The private networks applied to these technologies ensure connectivity during relocations, enable the collection of massive amounts of data to optimize decisions, and also provide real-time information from operations centers to remote locations to improve farm surveillance, crop health monitoring, livestock health monitoring and tracking, and labor training.
An experiment with self-driving tractors
Tractors are synonymous with plowing farmland and, since their inception, have been driven by people. Take the human out of the driver's seat and an autonomous tractor could tirelessly plow the same land. Add in some artificial intelligence (AI) and location tracking to help determine its path, and it could be even easier to achieve the efficiency sought.
That's what researchers at Harper Adams University thought as they ran an experimental farm called Hands Free Hectare in the British town of Edgmond in 2016. It all started with one hectare where they ran a 25-year-old tractor and combine harvester converted into autonomous vehicles equipped with cameras, lasers and GPS systems.
Strict regulations prevent them from stepping on the land. So, while the two vehicles prepared the soil, planted the seeds and maintained the crops, those running the project used drones to collect soil and crop samples. They even monitored for weeds and pests.
Since then, new funding expanded the farm to 35 hectares and three self-driving tractors in 2019. Except, instead of a "perfect hectare," the project sought to challenge the AI-powered machines with more "real-world conditions," which included obstacles and uneven roads. The original hectare harvested two seasons of grain without any manual labor, marking the first time such a thing has happened in the world. The current expansion should pay off with other crops as well.
The contribution of private networks for smart fields
To be effective, smart farming robots and vehicles require ultra-low latency to determine, for example, which plants are weeds and act quickly. This is where private networks, combined with 5G, will make a difference.
Private wireless connectivity ensures that remote farms stay connected when wifi network coverage is insufficient and enables the deployment of smart farming applications for real-time data analysis. In addition, using a private network makes it easier to move machinery around, as it is not limited to a coverage area (like wifi).
With reliable high capacity for machine-to-field communication and low latency for machine-to-machine connection, smart fields can benefit from applications such as field robots, automated drone flights, automated driving, vehicle fleet tracking, etc.
Among some of the most prominent functionalities, massive amounts of data can be collected from fields, barns, greenhouses, and other agricultural facilities through remote inspection. A wealth of information can also be delivered from operations centers to remote locations to improve farm surveillance, crop health monitoring, livestock health monitoring and tracking, and labor dispatching and training.
Likewise, combining GPS, sensors and imagery can improve decisions related to how to deploy robotic vehicles that till the land. Meanwhile, as more machines and processes are automated, a centralized solution in an operations center can operate multiple machines in the field, making suggestions and relaying additional information.
Is it feasible to extend this model to more establishments?
In general, agriculture experts agree that making this a reality on a large scale will require the commitment of several players.
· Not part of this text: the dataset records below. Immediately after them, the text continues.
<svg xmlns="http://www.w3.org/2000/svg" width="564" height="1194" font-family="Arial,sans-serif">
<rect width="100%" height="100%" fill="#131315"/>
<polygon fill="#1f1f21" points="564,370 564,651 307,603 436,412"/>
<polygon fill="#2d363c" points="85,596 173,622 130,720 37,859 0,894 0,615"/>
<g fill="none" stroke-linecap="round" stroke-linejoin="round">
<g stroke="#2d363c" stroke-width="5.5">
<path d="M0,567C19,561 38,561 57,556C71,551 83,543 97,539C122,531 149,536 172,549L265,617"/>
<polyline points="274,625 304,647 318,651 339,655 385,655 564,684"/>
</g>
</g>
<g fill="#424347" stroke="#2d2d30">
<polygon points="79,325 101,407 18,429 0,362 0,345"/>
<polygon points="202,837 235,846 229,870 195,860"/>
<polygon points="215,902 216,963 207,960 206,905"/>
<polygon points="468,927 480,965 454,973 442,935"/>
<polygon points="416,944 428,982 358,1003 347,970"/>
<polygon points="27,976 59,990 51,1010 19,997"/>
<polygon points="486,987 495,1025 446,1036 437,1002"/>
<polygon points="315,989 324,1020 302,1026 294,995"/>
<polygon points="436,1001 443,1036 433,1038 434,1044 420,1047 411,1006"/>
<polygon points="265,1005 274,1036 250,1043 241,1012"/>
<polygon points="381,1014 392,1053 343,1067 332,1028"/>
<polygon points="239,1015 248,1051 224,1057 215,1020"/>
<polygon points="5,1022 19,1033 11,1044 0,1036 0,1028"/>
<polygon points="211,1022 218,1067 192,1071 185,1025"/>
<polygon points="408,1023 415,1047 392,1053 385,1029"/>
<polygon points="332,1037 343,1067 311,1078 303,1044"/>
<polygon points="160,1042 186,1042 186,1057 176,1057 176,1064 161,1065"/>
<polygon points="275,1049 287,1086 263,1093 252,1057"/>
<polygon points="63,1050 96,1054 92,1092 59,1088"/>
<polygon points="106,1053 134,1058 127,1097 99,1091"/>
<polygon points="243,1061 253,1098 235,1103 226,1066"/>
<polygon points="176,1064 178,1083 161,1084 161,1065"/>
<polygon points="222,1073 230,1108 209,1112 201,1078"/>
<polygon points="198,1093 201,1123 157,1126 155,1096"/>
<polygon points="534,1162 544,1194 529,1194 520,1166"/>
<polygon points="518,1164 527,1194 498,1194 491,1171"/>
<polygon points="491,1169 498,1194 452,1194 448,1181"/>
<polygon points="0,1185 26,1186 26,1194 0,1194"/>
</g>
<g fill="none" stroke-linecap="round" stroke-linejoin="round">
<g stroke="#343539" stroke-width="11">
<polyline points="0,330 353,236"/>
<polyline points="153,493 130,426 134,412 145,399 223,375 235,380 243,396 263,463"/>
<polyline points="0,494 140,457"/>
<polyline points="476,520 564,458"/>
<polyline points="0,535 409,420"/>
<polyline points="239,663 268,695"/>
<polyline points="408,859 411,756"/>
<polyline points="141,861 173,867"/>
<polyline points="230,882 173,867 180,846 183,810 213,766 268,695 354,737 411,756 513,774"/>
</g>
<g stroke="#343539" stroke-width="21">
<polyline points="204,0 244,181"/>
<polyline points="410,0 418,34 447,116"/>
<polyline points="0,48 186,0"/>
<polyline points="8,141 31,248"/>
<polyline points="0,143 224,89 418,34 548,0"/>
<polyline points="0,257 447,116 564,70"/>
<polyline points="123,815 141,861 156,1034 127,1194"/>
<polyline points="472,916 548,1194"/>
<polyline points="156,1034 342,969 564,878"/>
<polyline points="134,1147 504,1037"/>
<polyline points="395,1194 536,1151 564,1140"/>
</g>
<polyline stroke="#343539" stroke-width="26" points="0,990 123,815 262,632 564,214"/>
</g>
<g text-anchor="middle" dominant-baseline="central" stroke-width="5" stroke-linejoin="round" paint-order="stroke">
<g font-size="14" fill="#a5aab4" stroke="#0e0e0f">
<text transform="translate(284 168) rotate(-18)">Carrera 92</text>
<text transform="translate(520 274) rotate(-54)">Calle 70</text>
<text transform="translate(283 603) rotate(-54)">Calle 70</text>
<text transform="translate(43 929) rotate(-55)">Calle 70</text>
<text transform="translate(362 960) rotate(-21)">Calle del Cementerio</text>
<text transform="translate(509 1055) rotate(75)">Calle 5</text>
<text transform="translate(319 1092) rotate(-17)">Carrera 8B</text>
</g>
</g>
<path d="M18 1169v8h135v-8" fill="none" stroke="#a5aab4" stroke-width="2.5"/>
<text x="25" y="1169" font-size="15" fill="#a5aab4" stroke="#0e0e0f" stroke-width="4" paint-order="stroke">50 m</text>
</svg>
For starters, the world's largest farm equipment manufacturers would not only have to embrace the development of autonomous machines, but also the AI technology that smaller development companies are working on to make them smarter.
For its part, John Deere unveiled a prototype self-driving tractor and autonomous sprayer in October 2019, which offered a glimpse into how the machines can handle more aspects of heavy-duty crop harvesting.
Blue River Technology, acquired by John Deere in 2017, created See and Spray, a device that uses cameras, machine learning and AI to detect weeds in its fields. The machine has the ability to spray pesticides, fertilizers and fungicides. This technology can help farmers reduce the amount of weeds among their crops by up to 90% in a few years.